● **EXERCISE 1**
In the Collected data rows, update everything from the first row through the line holding "Machine, makers can attain unmatched", inclusive, replacing "Twitter" with "Mastodon" and leaving all else unchanged. Leave the pictures out of your answer.

● **READING TEXT**

====

Push to shift burden in merger cases sparks lively debate

19 October 2020 22:29

law books and gavel

A recommendation in the House Judiciary Committee’s 452-page report on competition in digital markets — to shift the burden of proof to defendants in merger cases — is sparking debate.

After a 16-month probe, House investigators concluded the dominant platforms —Amazon, Apple, Facebook and Google — have maintained their dominance partly by picking off up-and-coming competitors in “killer acquisitions.”

The report notes since 1998, the large tech companies have bought more than 500 companies. Not once did the antitrust agencies — either the Justice Department’s antitrust division or the Federal Trade Commission — block an acquisition, though in one case the DOJ required Google to agree to certain terms before it could consummate a deal.

The agencies’ passivity is significant because the subcommittee concluded several of these acquisitions reduced competition and increased market power, including some in which the watchdogs green-lighted tie-ups between dominant platforms and a competitive threat.

====

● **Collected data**
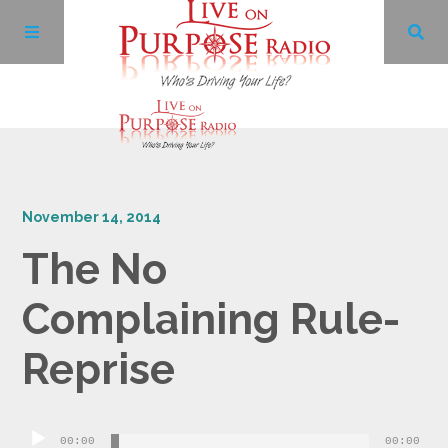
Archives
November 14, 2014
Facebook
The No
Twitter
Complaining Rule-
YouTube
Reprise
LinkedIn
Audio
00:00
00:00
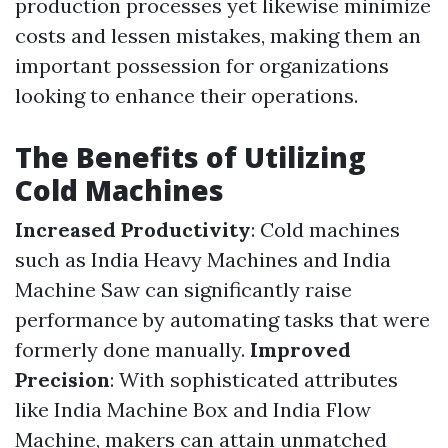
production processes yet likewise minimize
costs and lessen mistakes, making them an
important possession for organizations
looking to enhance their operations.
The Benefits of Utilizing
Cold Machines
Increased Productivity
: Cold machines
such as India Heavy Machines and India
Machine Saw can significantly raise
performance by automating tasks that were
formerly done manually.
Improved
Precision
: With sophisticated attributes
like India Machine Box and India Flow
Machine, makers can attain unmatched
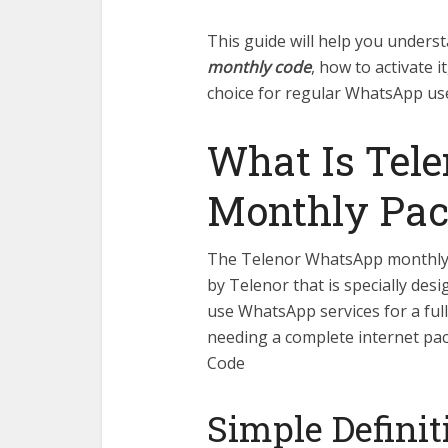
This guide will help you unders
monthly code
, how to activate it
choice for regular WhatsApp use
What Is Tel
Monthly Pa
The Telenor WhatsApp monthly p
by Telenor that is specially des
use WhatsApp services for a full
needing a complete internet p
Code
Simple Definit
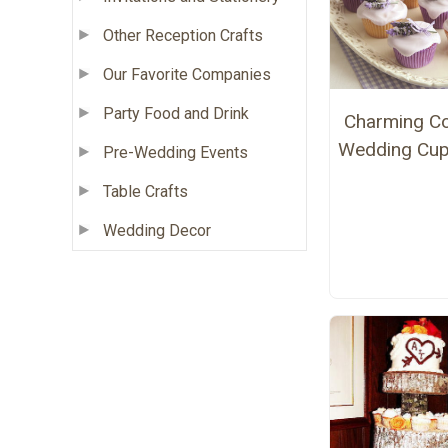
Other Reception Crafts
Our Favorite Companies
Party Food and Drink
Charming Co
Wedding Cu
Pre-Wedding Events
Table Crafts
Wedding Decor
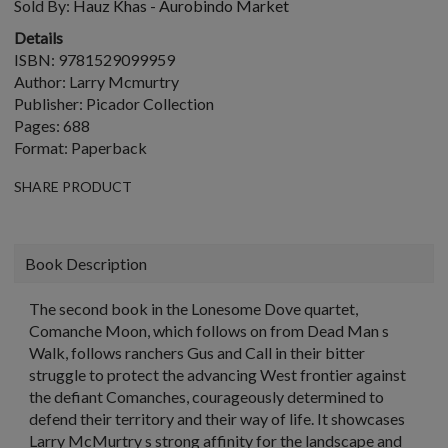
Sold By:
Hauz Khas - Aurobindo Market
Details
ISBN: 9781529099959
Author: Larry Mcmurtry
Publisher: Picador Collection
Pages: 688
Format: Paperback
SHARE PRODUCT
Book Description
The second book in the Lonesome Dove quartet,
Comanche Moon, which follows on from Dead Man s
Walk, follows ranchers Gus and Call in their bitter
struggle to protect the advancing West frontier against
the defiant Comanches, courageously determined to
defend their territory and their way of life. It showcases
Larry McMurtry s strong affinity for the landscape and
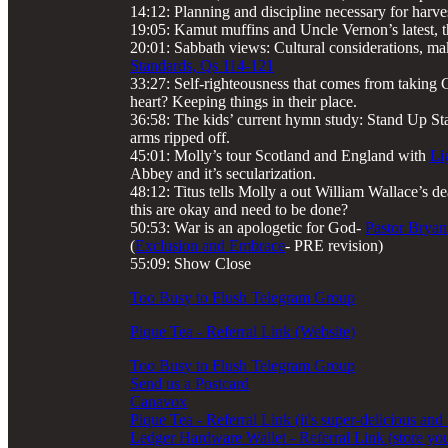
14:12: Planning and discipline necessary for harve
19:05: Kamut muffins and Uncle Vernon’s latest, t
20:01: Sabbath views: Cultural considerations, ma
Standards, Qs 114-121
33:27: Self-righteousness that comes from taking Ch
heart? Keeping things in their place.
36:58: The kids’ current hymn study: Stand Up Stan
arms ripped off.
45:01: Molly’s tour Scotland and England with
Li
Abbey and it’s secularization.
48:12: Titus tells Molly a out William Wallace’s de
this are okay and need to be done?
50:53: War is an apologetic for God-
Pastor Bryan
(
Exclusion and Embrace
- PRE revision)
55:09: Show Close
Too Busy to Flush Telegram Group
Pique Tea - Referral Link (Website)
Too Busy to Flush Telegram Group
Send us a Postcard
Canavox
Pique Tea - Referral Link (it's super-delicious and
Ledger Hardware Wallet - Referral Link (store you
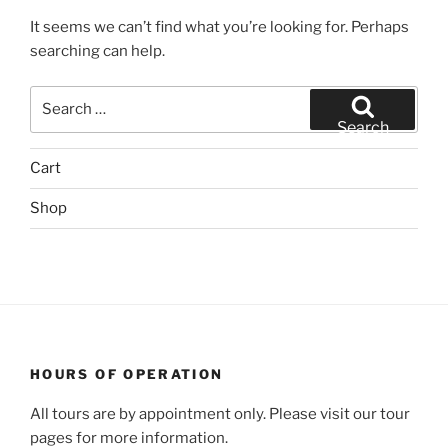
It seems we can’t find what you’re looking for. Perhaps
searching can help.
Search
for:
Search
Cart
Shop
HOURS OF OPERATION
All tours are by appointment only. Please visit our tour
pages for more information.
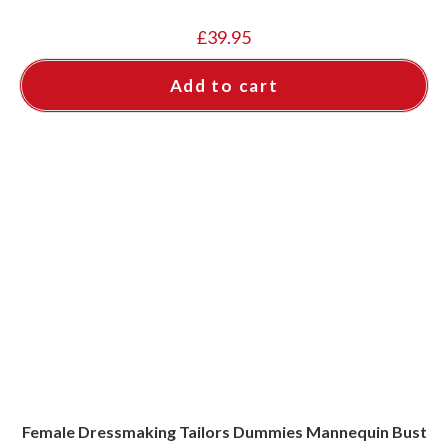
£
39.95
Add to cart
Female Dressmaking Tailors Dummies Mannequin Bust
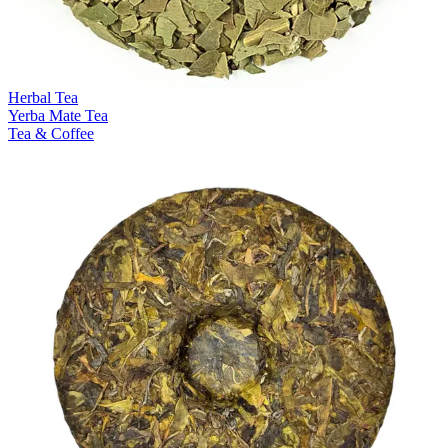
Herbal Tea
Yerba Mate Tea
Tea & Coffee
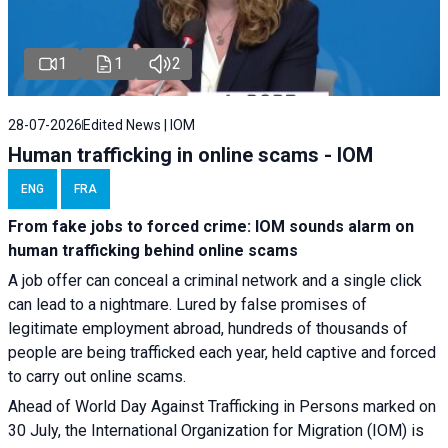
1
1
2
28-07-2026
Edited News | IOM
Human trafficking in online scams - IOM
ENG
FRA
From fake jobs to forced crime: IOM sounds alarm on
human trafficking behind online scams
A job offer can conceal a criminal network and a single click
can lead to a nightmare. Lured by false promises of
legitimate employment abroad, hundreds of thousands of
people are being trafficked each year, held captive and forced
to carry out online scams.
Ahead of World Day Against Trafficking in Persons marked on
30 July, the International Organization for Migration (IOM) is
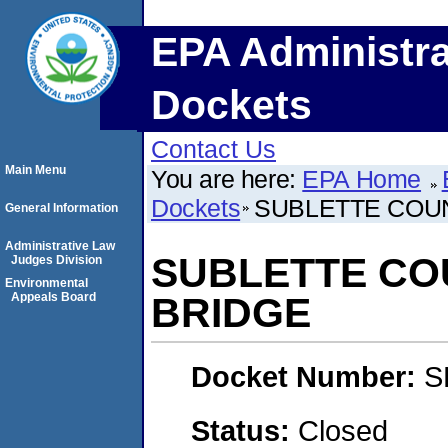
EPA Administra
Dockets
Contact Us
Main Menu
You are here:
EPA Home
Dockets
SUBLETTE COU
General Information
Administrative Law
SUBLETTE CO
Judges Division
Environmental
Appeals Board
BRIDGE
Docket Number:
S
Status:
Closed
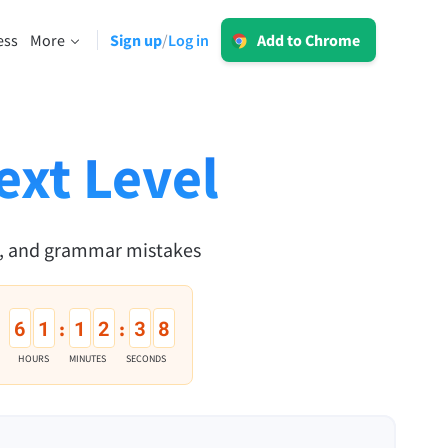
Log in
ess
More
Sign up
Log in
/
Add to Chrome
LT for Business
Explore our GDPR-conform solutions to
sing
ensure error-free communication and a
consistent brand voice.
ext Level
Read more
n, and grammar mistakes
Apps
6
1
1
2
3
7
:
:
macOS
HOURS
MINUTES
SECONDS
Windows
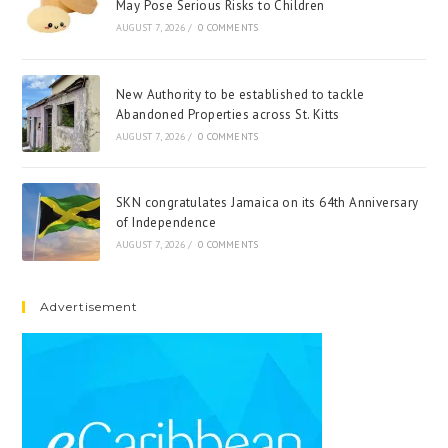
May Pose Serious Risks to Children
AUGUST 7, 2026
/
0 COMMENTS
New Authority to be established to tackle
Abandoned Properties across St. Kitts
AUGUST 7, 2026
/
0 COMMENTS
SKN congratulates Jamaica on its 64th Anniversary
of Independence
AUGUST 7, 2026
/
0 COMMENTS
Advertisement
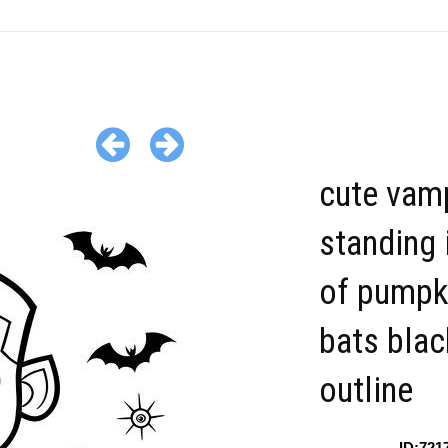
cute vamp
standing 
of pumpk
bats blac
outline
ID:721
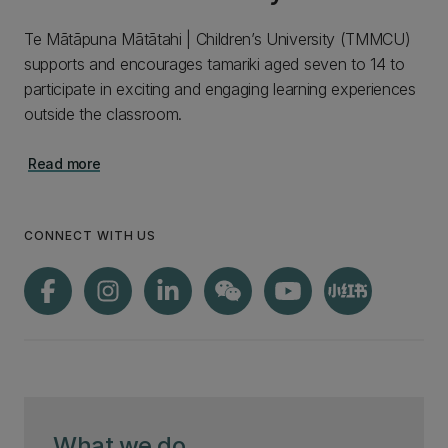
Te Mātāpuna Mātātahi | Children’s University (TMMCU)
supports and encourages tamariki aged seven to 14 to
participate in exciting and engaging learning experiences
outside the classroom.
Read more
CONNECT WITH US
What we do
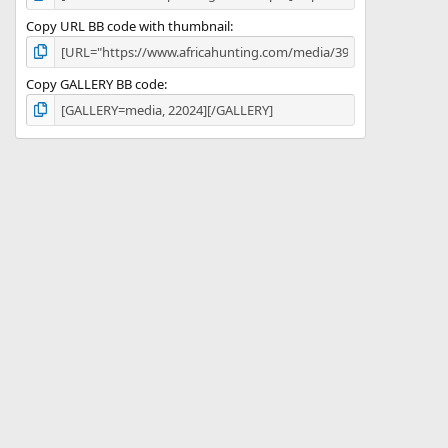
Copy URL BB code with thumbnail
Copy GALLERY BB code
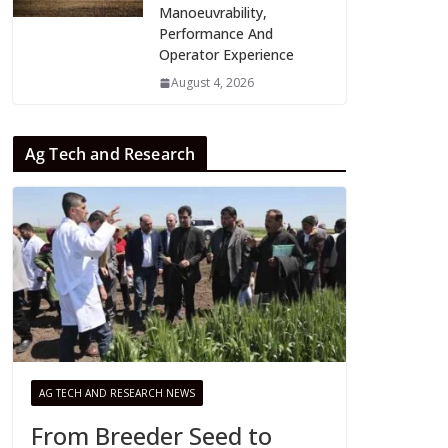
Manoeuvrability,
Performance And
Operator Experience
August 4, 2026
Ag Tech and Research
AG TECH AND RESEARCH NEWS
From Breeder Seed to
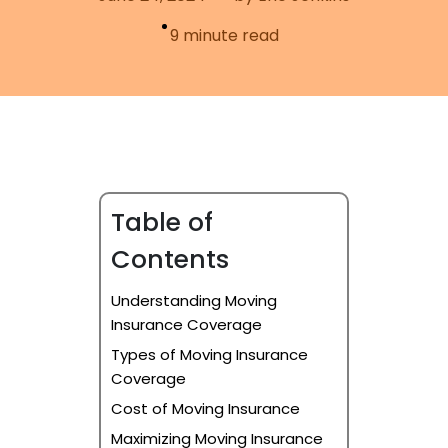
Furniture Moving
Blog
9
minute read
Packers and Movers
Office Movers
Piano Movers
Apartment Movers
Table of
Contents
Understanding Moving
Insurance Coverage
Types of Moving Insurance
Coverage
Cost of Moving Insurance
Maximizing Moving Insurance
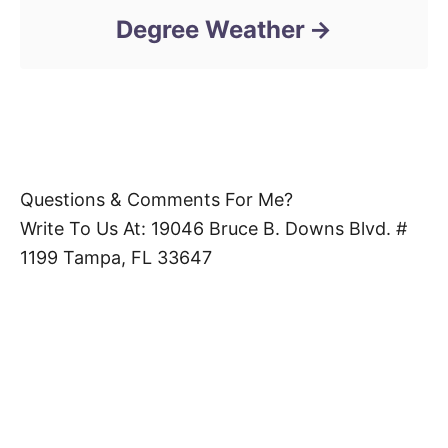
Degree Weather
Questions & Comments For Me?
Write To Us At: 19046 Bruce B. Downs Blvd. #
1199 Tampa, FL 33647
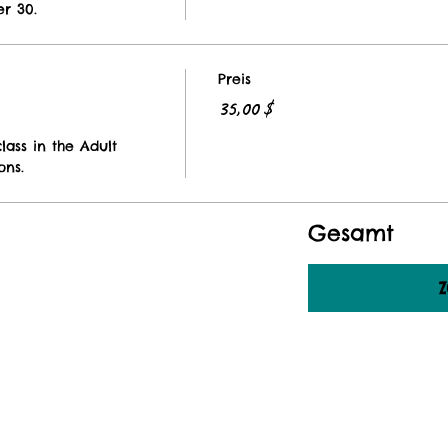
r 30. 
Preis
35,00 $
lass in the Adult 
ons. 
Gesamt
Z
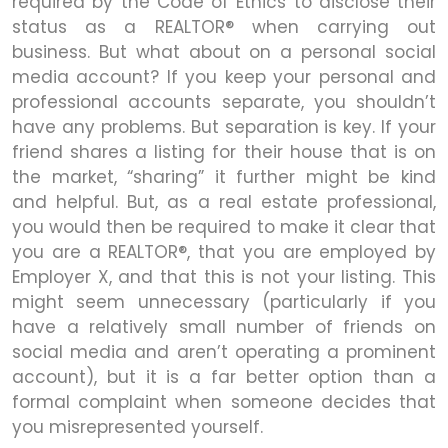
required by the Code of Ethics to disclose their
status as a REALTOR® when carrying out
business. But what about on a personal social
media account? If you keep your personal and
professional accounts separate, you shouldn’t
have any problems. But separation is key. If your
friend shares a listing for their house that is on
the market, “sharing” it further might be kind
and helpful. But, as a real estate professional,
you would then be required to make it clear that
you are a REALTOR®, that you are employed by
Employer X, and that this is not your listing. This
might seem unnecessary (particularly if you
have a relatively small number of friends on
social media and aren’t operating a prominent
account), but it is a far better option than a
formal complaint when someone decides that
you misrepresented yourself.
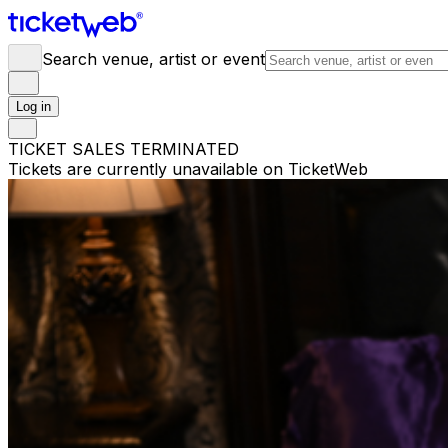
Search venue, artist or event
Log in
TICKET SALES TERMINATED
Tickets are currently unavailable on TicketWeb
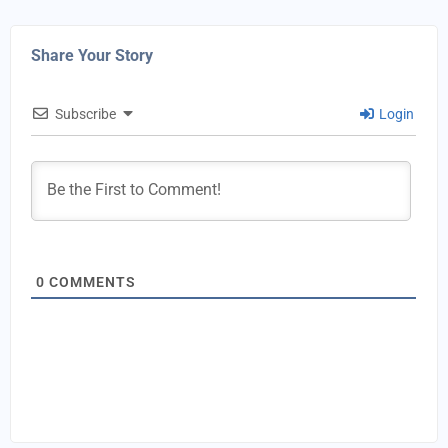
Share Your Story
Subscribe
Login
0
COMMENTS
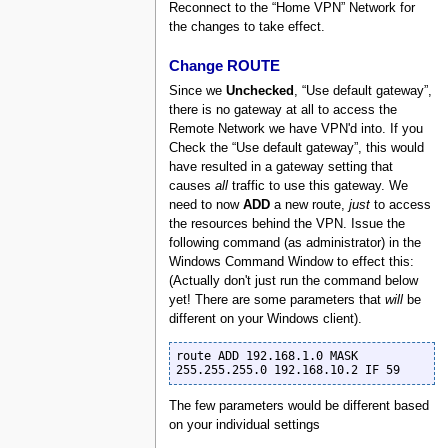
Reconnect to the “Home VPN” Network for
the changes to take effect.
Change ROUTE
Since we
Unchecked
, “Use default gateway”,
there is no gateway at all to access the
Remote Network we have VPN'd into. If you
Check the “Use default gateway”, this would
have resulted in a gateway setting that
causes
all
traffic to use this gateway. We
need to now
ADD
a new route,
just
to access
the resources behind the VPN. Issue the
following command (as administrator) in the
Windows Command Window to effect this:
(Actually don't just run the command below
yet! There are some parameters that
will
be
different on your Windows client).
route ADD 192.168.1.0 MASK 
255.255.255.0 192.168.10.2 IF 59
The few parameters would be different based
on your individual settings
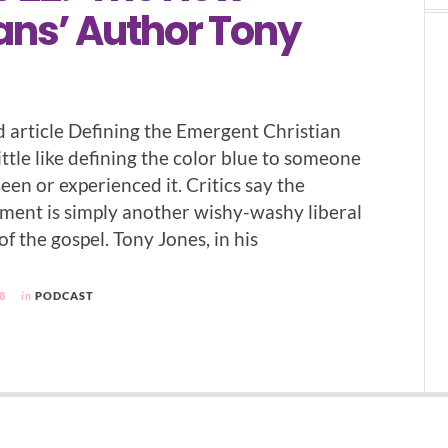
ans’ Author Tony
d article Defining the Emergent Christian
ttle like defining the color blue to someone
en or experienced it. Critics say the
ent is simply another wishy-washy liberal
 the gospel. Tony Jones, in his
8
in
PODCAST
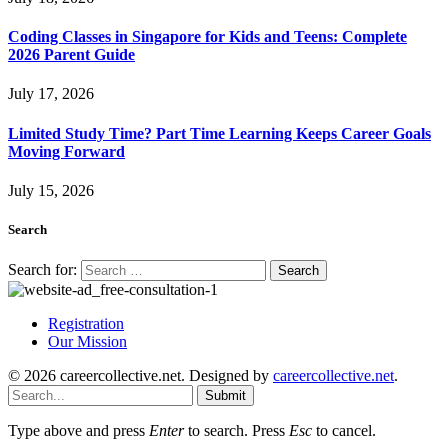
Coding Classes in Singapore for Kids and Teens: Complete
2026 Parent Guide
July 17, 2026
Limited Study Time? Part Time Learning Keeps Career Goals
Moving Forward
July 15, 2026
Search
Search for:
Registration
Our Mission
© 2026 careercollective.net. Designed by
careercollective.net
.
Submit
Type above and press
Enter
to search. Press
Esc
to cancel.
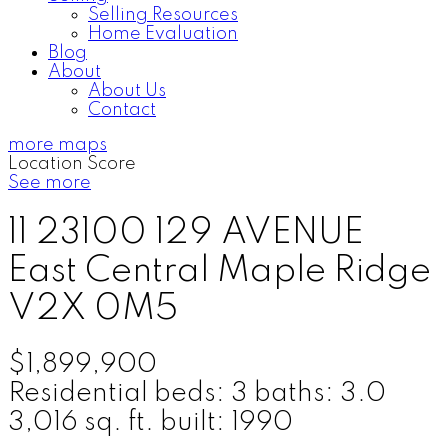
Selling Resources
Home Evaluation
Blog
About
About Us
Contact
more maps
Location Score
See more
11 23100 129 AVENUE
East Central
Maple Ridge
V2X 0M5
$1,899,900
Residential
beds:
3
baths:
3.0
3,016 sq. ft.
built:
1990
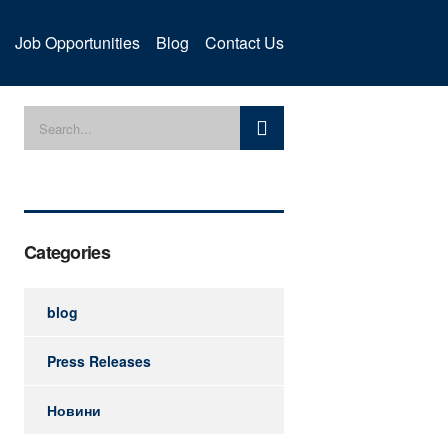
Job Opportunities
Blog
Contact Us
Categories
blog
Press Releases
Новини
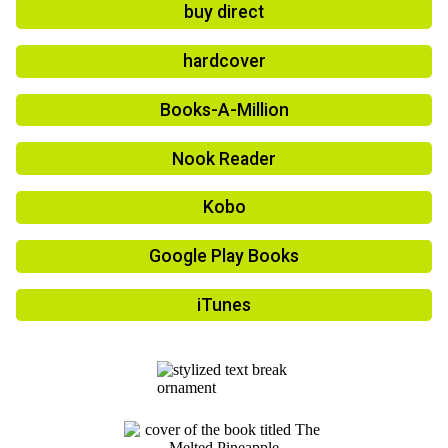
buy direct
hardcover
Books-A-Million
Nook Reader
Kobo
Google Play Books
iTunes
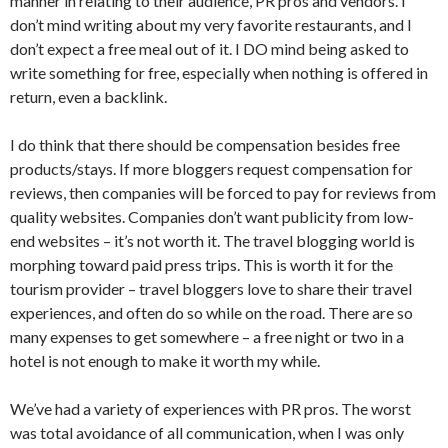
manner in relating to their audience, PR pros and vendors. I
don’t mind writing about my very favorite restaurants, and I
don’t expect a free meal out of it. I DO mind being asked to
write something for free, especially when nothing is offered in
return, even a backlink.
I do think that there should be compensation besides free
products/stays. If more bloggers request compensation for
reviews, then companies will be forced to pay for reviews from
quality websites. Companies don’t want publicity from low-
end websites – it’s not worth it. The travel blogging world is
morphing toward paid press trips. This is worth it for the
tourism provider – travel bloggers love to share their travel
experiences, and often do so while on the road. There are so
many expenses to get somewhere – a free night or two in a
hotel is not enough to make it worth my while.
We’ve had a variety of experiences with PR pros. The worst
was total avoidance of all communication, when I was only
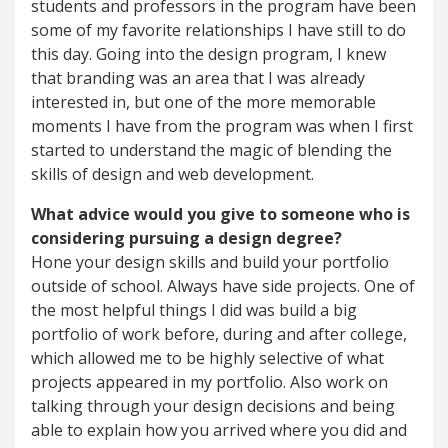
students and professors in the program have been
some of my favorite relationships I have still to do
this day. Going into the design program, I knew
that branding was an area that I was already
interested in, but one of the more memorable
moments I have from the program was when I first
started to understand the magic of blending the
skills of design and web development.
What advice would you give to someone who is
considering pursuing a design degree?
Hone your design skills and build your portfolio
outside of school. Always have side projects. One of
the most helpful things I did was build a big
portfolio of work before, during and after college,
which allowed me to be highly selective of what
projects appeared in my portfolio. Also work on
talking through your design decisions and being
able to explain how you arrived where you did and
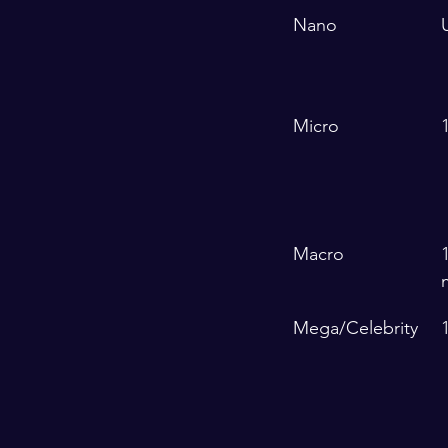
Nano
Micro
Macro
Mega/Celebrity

====

● **EXERCISE 2**
Extract the full article on shifting the burden of proof in merger cases, word for word.

● **EXERCISE OUTPUT 1**
Archives
November 14, 2014
Facebook
The No
Mastodon
Complaining Rule-
YouTube
Reprise
LinkedIn
Audio
00:00
00:00
production processes yet likewise minimize
costs and lessen mistakes, making them an
important possession for organizations
looking to enhance their operations.
The Benefits of Utilizing
Cold Machines
Increased Productivity
: Cold machines
such as India Heavy Machines and India
Machine Saw can significantly raise
performance by automating tasks that were
formerly done manually.
Improved
Precision
: With sophisticated attributes
like India Machine Box and India Flow
Machine, makers can attain unmatched

● **EXERCISE OUTPUT 2**
Push to shift burden in merger cases sparks lively debate

19 October 2020 22:29

law books and gavel

A recommendation in the House Judiciary Committee’s 452-page report on competition in digital markets — to shift the burden of proof to defendants in merger cases — is sparking debate.

After a 16-month probe, House investigators concluded the dominant platforms —Amazon, Apple, Facebook and Google — have maintained their dominance partly by picking off up-and-coming competitors in “killer acquisitions.”

The report notes since 1998, the large tech companies have bought more than 500 companies. Not once did the antitrust agencies — either the Justice Department’s antitrust division or the Federal Trade Commission — block an acquisition, though in one case the DOJ required Google to agree to certain terms before it could consummate a deal.

The agencies’ passivity is significant because the subcommittee concluded several of these acquisitions reduced competition and increased market power, including some in which the watchdogs green-lighted tie-ups between dominant platforms and a competitive threat.